── Source material
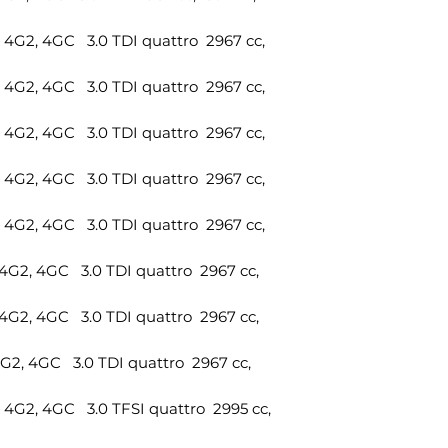
Numero di riferi
G2, 4GC 3.0 TDI quattro 2967 cc,
KIT4G0407694J
G2, 4GC 3.0 TDI quattro 2967 cc,
G2, 4GC 3.0 TDI quattro 2967 cc,
G2, 4GC 3.0 TDI quattro 2967 cc,
G2, 4GC 3.0 TDI quattro 2967 cc,
2, 4GC 3.0 TDI quattro 2967 cc,
2, 4GC 3.0 TDI quattro 2967 cc,
2, 4GC 3.0 TDI quattro 2967 cc,
2, 4GC 3.0 TFSI quattro 2995 cc,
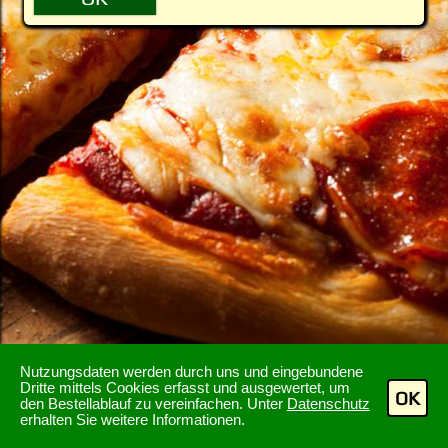
Nutzungsdaten werden durch uns und eingebundene
Dritte mittels Cookies erfasst und ausgewertet, um
OK
den Bestellablauf zu vereinfachen. Unter
Datenschutz
erhalten Sie weitere Informationen.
────
▶ Your task:
Put each line of text from the rows above into a JSON list of strings, one string per line, with blank lines dropped. Leave the pictures out of the answer.

▶ Finished task:
[
  "Numero di riferi",
  "G2, 4GC 3.0 TDI quattro 2967 cc,",
  "KIT4G0407694J",
  "G2, 4GC 3.0 TDI quattro 2967 cc,",
  "G2, 4GC 3.0 TDI quattro 2967 cc,",
  "G2, 4GC 3.0 TDI quattro 2967 cc,",
  "G2, 4GC 3.0 TDI quattro 2967 cc,",
  "2, 4GC 3.0 TDI quattro 2967 cc,",
  "2, 4GC 3.0 TDI quattro 2967 cc,",
  "2, 4GC 3.0 TDI quattro 2967 cc,",
  "2, 4GC 3.0 TFSI quattro 2995 cc,",
  "Nutzungsdaten werden durch uns und eingebundene",
  "Dritte mittels Cookies erfasst und ausgewertet, um",
  "OK",
  "den Bestellablauf zu vereinfachen. Unter",
  "Datenschutz",
  "erhalten Sie weitere Informationen."
]